No entanto, essa garantia se converteu em princípio constitucional. A inclusão ocorreu pela Assembleia Nacional Constituinte, a mais democrática da história político-institucional do Brasil. Ela fez a revolução de tirar o protagonismo histórico do Estado para substitui-lo pelo da dignidade da pessoa. E essa garantia recebeu a expressão literal no seu artigo 5º LVII: “Ninguém será considerado culpado até o trânsito em julgado da sentença condenatória”.

Portanto, era uma regra do Código de Processo Penal que foi alçada à garantia constitucional.

Um princípio não pode ser revogado na prática porque um jornalista homicida e condenado está solto em virtude de seus recursos, ou porque a indignação popular, atiçada por homens da lei, quer que tal político seja condenado, até “porque a doutrina o condena”, substituindo até provas por suposições.

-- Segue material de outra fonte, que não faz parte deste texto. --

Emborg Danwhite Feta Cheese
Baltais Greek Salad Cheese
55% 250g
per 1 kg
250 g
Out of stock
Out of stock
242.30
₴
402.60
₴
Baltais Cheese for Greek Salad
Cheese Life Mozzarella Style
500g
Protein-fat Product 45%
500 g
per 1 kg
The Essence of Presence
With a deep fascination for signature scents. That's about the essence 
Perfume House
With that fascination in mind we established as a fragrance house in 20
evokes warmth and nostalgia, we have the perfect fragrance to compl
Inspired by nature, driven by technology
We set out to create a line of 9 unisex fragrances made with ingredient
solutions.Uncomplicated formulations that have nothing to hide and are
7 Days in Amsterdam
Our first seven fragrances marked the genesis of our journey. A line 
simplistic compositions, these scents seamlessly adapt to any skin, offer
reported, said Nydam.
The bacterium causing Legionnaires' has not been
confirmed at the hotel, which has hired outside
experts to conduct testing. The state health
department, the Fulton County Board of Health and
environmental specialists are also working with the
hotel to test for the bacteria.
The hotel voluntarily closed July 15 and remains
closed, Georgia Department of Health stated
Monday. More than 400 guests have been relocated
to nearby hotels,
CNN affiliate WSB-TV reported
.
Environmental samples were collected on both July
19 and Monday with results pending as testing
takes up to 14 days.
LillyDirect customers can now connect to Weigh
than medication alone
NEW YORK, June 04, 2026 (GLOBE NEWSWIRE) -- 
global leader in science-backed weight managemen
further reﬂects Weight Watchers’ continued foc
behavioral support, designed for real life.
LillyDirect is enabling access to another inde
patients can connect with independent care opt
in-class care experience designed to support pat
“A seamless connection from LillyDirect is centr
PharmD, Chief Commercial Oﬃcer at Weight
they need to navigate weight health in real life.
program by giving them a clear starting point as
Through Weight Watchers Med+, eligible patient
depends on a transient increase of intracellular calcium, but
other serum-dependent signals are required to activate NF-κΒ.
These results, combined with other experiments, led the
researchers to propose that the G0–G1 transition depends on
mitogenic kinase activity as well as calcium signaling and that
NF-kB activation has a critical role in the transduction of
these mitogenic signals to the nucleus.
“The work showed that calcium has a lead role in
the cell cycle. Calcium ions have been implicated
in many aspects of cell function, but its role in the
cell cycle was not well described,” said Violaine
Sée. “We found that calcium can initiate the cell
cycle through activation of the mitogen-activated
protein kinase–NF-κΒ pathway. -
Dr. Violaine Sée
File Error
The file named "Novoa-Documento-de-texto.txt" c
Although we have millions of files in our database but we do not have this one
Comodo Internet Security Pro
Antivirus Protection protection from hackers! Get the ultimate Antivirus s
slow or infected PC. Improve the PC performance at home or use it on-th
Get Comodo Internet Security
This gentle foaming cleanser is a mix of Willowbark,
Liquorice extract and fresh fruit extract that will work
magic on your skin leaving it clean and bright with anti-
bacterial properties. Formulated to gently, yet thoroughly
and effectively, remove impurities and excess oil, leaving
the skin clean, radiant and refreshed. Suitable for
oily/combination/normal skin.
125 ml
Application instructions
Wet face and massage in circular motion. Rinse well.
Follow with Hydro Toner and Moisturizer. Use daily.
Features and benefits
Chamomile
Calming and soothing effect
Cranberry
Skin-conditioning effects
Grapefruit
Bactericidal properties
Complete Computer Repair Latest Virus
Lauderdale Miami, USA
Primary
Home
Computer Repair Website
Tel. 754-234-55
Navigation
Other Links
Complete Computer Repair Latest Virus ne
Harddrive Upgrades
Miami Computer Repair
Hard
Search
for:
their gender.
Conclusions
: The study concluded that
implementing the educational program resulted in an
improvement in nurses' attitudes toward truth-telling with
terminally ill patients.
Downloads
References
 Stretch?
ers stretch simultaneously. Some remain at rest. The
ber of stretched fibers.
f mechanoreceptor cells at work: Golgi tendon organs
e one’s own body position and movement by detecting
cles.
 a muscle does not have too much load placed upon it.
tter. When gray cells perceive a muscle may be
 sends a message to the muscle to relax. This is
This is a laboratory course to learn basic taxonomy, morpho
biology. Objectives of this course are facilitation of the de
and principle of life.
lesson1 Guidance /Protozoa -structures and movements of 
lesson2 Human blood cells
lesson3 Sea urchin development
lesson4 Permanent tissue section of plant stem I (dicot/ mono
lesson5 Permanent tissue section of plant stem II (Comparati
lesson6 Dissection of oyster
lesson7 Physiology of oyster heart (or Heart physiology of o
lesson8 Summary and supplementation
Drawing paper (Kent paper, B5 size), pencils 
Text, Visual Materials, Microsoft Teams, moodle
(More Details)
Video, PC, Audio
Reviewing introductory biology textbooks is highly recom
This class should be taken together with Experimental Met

Um princípio contém em si a força irradiadora para todo o sistema jurídico de um país. Ele não pode ser limitado, ele não pode sofrer restrição, salvo se a própria fonte que o elegeu, que foi a Assembleia Nacional Constituinte, consagrasse uma regra de limitação.

Qual a diferença entre o Brasil e as centenas de nações que prendem o condenado já na primeira ou na segunda condenação?

A diferença é a Constituição. Na nossa Constituição está escrito o princípio que deve ser aplicado com seu conteúdo pleno, porque “juiz não é Deus”, como estampa o título do livro do jurista Lenio Luiz Streck, e ele tem o dever de capturar a vontade da lei para aplicá-la no ato-fato que julga.

Invoca-se, ainda, como ilustração dessa inteireza plena de um princípio constitucional, o artigo do professor Celso Lafer “Incerteza Jurídica”, veiculado no jornal O Estado de S. Paulo de 18 de março de 2018, que registra:

“Existem parâmetros para a latitude da interpretação. São os provenientes do direito posto e positivado, da qual provém a dogmática jurídica. Sua função no processo decisório da aplicação do Direito, como explica Tercio Sampaio Ferraz Jr., é a de impor o princípio da inegabilidade dos pontos de partida das séries argumentativas, inerentes à experiência jurídica”. Diz ele, ainda, “É dessa maneira que os parâmetros dogmáticos da interpretação – a inegabilidade dos pontos de partida estipulados na lei – exercem uma função de contenção da incerteza jurídica e da incerteza jurisdicional, que é uma das suas consequências”.

Talvez seja por isso que o ministro Ayres Britto, que um dia criticou a Constituição de 1988, atualmente reviu sua posição, para não só defendê-la, como para acreditar que a crise atual (o quiproquó) deve ser resolvida com ela.